Greetings from Sydney! I am a sociologist, interested in both empirical research and social theory. I have been working for many years on the critique of Northern dominance in social science, and on the positive task of building a globally inclusive social science. Only this, I believe, will realize social science’s potential to be the democratic self-knowledge of society on a world scale. This project requires continuing encounters between intellectual workers across the global South. My book Southern Theory, published in 2007, records both the critique of Northern social science, and my encounters with social thought in Africa, Iran, Latin America and India, as well as Australia. Since publishing that book I have been studying Southern formations of gender theory, and I am currently working on Southern analyses of neoliberalism, and on the uses of Southern perspectives in applied social science.

Question

The question I would pose for your consideration is: How do we develop curricula in higher education – especially in theory courses, which are both vital and difficult to change – that prioritize the intellectual work of the global South?
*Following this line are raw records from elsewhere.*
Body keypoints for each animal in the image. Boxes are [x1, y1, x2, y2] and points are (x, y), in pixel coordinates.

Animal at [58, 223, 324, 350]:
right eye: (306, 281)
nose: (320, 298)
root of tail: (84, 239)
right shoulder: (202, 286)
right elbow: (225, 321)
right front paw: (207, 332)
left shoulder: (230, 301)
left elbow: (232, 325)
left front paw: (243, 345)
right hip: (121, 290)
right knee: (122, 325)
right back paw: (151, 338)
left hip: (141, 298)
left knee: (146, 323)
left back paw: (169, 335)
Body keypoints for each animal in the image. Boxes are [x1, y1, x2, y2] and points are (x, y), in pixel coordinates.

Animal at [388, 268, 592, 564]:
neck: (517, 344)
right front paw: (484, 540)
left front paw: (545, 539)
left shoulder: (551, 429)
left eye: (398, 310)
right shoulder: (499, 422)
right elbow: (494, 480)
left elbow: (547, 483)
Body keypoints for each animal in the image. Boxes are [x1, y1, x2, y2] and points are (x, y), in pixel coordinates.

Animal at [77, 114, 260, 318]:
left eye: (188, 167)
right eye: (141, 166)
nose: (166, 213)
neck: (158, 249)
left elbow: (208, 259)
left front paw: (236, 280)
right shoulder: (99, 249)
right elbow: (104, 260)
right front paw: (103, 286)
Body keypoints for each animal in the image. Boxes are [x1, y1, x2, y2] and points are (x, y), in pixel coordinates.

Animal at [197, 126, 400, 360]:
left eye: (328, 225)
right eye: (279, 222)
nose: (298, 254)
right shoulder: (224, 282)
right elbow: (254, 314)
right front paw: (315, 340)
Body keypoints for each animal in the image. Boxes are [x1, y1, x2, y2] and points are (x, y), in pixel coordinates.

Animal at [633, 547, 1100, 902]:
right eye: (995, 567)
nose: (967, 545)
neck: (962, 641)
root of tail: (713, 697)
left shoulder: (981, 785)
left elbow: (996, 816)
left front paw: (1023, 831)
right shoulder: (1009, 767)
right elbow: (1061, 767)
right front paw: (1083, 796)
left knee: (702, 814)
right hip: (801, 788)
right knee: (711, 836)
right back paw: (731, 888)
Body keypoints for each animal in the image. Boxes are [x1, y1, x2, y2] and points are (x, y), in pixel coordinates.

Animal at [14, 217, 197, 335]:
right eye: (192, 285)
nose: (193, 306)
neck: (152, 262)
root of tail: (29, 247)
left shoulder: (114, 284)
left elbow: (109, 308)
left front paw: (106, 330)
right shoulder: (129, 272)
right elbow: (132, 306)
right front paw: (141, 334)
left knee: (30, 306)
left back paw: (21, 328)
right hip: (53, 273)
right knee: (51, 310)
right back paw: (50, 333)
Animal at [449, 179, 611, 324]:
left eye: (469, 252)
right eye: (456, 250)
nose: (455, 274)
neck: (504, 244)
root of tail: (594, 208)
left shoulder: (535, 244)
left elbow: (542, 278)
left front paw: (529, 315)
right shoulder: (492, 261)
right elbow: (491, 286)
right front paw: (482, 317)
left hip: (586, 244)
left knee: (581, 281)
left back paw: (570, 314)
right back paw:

What are the growth points around which new teaching agendas can crystallize?

¿Cómo podemos desarrollar planes de estudio en la educación superior – especialmente en cursos teóricos, que son a la vez importante y difícil de cambiar – que priorizan el trabajo intelectual de los países del Sur? ¿Cuáles son los puntos de crecimiento en torno al cual las nuevas agendas de enseñanza pueden cristalizar?